11-11-2025, 04:04 PM
(11-11-2025, 03:23 PM)Acitta Wrote: ‘I want to be optimistic’: New film by UW prof explores solutions to housing crisis
A free screening of “Thinking Beyond the Market” will take place in Waterloo on Nov. 16.
At the heart of a new documentary film on housing lies a key question: What kind of housing are we building, and for whom?
“If we think of the dual roles that housing has in our society, it is shelter — and a basic human right — but it’s also a speculative commodity from which to make money,” said Brian Doucet, an associate professor in the School of Planning at the University of Waterloo.
“Simply put, it cannot succeed at both.”
Doucet’s new feature-length documentary, “Thinking Beyond the Market,” takes a cross-Canada look at solutions that can put housing in the hands of those who need it the most.

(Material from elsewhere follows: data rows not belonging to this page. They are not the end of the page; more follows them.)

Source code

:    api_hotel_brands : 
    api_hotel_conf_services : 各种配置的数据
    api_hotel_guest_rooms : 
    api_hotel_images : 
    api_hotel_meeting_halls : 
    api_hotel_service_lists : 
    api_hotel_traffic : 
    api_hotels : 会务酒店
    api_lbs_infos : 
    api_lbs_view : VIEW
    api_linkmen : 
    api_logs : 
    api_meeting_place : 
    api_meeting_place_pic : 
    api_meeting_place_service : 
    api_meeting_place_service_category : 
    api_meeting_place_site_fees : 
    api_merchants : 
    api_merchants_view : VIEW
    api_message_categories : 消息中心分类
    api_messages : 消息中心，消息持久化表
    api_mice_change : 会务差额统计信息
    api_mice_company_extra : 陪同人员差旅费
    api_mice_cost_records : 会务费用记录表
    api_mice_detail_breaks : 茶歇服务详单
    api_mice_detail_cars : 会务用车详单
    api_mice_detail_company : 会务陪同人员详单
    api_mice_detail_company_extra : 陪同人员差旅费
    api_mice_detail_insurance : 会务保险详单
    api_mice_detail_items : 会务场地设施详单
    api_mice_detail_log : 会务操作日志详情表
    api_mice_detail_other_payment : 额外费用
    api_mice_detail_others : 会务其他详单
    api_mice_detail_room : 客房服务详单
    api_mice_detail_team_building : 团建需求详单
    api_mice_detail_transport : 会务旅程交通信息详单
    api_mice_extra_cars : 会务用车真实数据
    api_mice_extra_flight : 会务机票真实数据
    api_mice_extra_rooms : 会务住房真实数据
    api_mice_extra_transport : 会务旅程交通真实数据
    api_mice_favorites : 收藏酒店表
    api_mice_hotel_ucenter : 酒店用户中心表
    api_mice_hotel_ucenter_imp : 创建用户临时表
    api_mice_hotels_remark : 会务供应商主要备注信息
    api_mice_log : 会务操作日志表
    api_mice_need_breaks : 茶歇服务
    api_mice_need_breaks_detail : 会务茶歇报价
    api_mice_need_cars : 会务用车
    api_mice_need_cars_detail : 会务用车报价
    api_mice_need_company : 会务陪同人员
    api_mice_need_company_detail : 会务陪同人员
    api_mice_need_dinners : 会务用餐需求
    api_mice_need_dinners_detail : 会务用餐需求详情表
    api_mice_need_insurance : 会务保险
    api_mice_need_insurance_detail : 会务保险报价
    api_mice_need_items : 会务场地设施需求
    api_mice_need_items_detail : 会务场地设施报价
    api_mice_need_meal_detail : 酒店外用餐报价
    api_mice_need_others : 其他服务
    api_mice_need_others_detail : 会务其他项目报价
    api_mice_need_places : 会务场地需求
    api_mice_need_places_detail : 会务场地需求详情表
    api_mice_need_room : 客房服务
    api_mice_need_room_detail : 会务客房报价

To some extent or another, this is true of all sorts of things. We have a market-driven economy with significant regulation. That means that food (also a human right under the UN Declaration of Human Rights) is mostly produced and distributed by the private sector, by actors motivated by profit. So too clothing (also a human right).
I think it would be fair to say that housing and real estate in many ways have been less market-driven in Canada than those things. Government in Canada has since the second world war been extremely involved in the real estate market, and in recent decades has mostly been interested in propping up prices. I really doubt that the answer is yet less market and more government intervention.